They live behind the stage

The Grand Theatre might not be the first place people think of when they are looking for a place to live. But international students Mollie Jagoe Brown and Leonardo Govoni have recently moved into the large building at the Grote Markt.
By Eva van Renssen / Translation by Sarah van Steenderen

They say their temporarily living arrangement is ‘just perfect’. As part of the international project ‘Meet the Neighbours’ Leonardo, an Italian student of arts, culture, and media, and Mollie, a French math student, were lucky enough to be selected to live the Grand Theatre. They live in a guest room and one of the dressing rooms, respectively.

Before coming here, they had both experienced a handful of other temporary accomodations. They spent a few nights in a tent at the Zernike ACLO, a week on someone’s couch in Beijum, and a string of nights crashing with one classmate after another.

‘Couch surfing has saved my life. One classmate had to leave university because she didn’t have a place to live’, says Leonardo. Mollie: ‘I almost immediately joined DAG, because student housing is one of their main issues. I got involved in this project through them.’

Exchange

The ‘Meet the Neighbours’ project is being organised across five European and North-African cities. It aims to combine art and an ever-changing society. Last year, during the first part of the project, video artists from the Groningen artist collective WERC temporarily moved into the ‘Bed, Bath, and Bread’ boat.

The original plan involved an exchange; artists would move into the Student Hotel and students would move into the Grand Theatre and its artist hostel.

The internationals living in the hotel weren’t very interested in this exchange. But that all changed when the housing crises hit, says Milan van der Zwaan, Grand Theatre’s production leader: ‘We started the project before the advent of the crisis. But then we simply changed the plan. In consultation with the DAG students, who had organised the couch surfing, we deliberately decided to give the rooms to homeless internationals rather than students who have been in Groningen for a while.’

Guest rooms

Thanks to the project, Leonardo and Mollie will have a roof over their heads at the Grand Theatre for the next few weeks. Leonardo is living in one of the guest rooms, together with a group of Iranian artists. ‘It’s very cool’, Leonard says. ‘I’ve been very lucky.’ As a newcomer to Groningen he didn’t have much of a network, but the project has given him a real connection to the city. ‘I will definitely be coming back to the Grand Theatre in the future.’

Mollie is staying in one of the dressing rooms, which has everything she needs, including a shower and a toilet. She says that being part of the project is was a unique introduction to Groningen. ‘I’ve seen so many different sides of Groningen over the past six weeks.’ What she loves most is the contrast between the austere faculty at Zernike and the artsy, lively city centre.

Next week she and Leonard will swap rooms.
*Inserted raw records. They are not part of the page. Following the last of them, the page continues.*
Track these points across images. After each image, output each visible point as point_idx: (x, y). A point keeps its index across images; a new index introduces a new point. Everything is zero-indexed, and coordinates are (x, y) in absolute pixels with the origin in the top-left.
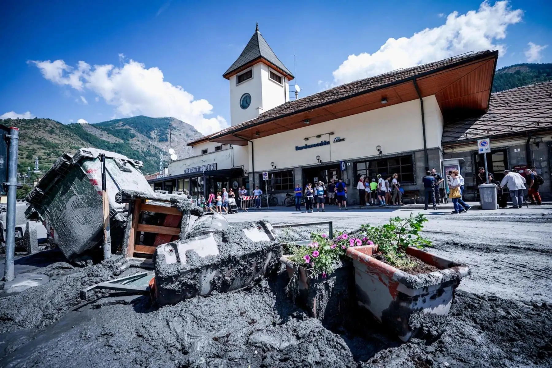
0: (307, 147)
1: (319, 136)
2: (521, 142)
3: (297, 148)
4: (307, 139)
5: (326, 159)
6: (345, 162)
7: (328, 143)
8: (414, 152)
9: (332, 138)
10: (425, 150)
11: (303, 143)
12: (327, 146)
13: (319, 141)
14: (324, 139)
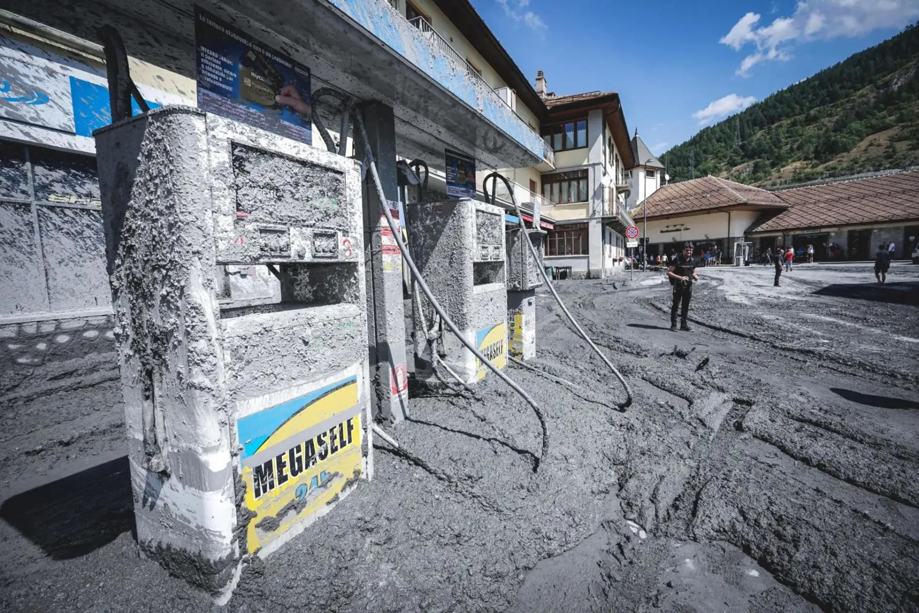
0: (667, 231)
1: (675, 226)
2: (781, 234)
3: (662, 232)
4: (667, 227)
5: (678, 239)
6: (689, 242)
7: (680, 230)
8: (723, 239)
9: (683, 228)
10: (729, 238)
11: (665, 229)
12: (679, 232)
13: (675, 228)
14: (678, 227)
She doesn’t care about packing up one more time. ‘It’s the umpteenth time I have to up sticks this fall. I’ve got no choice, so why get upset about it?’

Ghosts of the Grand

Daily life at the theatre is quite different from life in a ‘normal’ house. ‘I start my day with coffee at the café downstairs. Then I go to class and come back home in the afternoon. When I wake up in the morning the first thing I see is the large lighted mirror in the room. Life is far from routine around here’, says Mollie.
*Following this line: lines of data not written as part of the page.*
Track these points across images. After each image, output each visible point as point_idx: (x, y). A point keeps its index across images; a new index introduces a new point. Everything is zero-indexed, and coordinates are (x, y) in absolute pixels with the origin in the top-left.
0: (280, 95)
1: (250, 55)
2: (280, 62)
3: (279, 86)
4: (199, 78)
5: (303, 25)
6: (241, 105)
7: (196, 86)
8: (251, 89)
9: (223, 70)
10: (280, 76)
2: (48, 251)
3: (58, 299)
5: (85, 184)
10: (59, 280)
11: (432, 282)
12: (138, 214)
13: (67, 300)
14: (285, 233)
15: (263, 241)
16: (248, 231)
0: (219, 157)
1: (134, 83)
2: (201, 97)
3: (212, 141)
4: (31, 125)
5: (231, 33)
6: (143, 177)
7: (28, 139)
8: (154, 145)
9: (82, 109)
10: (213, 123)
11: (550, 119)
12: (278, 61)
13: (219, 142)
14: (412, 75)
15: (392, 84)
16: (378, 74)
Mollie, one of the ‘Ghosts of the Grand’

The students call themselves ‘the Ghosts of the Grand’. Leonardo explains the name: ‘We’re both guest and host at the same time.’ Guest + Host = Ghost. Mollie: ‘It also refers to our role in the theatre: we’re invisible, but we see everything. Once the stage is empty and the last people have gone home, we remain. The other day I watched a concert from a dark corner in the back and I stayed until everyone had left. I felt like a ghost haunting the theatre.’

Leonardo and Mollie organised a lunch for everyone involved in the project, including the group of Iranian artists. ‘We could have just bought ourselves sandwiches at the supermarket, but we wanted the people here to feel like our guests’, says Leonardo.

‘We wanted to show them how important it is to feel like we have a home somewhere, to act as a host instead of a guest for once. Even if we’re only here for a few weeks. This project really taught me the meaning of the concept of “home”.’

On 4 November, the last day of the project, the Ghosts of the Grand will talk about their experiences at the Grand Theatre, moderated by theatre producer Sieger Baljon. The time of the presentation is to be announced.

Theatre performance

Artists Alice Pons and Olivia Reschofsky with theatre collective MOHA are also participating in the project. They are studying life at The Student Hotel for their project ‘Unfolding Routines’. They clean rooms, work the reception desk, and observe the goings-on in the hotel common rooms.

The women, who were once international students in Amsterdam, study the lives of international students. They will present their findings in a theatre performance on Thursday, 25 October. They will also host tours of The Student Hotel this Friday and Saturday, 26 and 27 October.